Zinc at pharmacologic concentrations affects cytokine expression and induces apoptosis of human peripheral blood mononuclear cells

Abstract

Objective: The present study examined the effect of zinc at concentrations of the apoptotic signaling pathway and immune function of peripheral blood mononuclear cells (PBMCs).

Methods: PBMCs from healthy subjects were treated in vitro with various zinc concentrations to imitate different serum statuses of physiologic (2 to 15 microM) and pharmacologic (15 to 100 microM) concentrations to higher than 100 microM and analyzed their expressions of cytokines and apoptotically related factors.

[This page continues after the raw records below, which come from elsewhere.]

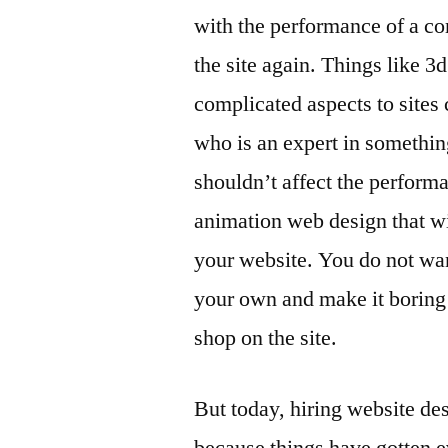
with the performance of a co
the site again. Things like 
complicated aspects to sites
who is an expert in somethin
shouldn’t affect the performan
animation web design that wi
your website. You do not wan
your own and make it boring 
shop on the site.
But today, hiring website de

Results: Although a normal physiologic concentration of zinc had no effect on immunologic function or apoptosis of PBMCs, a pharmacologic concentration (100 microM) or higher affected both functions. Zinc decreased cell proliferation at concentrations higher than 100 microM and stimulated cytokine expression at concentrations of at least 100 microM. Further, at concentrations of at least 100 microM, apoptosis was induced, and expressions of caspase-3 and proapoptotic genes, including Fas (FasL) and c-fos, which trigger apoptosis through receptor-mediated extrinsic and mitochondrion-mediated apoptotic pathways, respectively, were increased. At concentrations at least 300 microM, expressions of antiapoptotic factors nuclear factor-kappaB, Bcl-2, and Bcl-X(L) were markedly decreased.

Conclusions: Zinc stimulates cytokine expression and induces apoptosis of PBMCs from healthy subjects only at concentrations equal to or greater than the serum pharmacologic range. Receptor-mediated extrinsic and mitochondrial-mediated intrinsic pathways are involved in this zinc-induced apoptosis.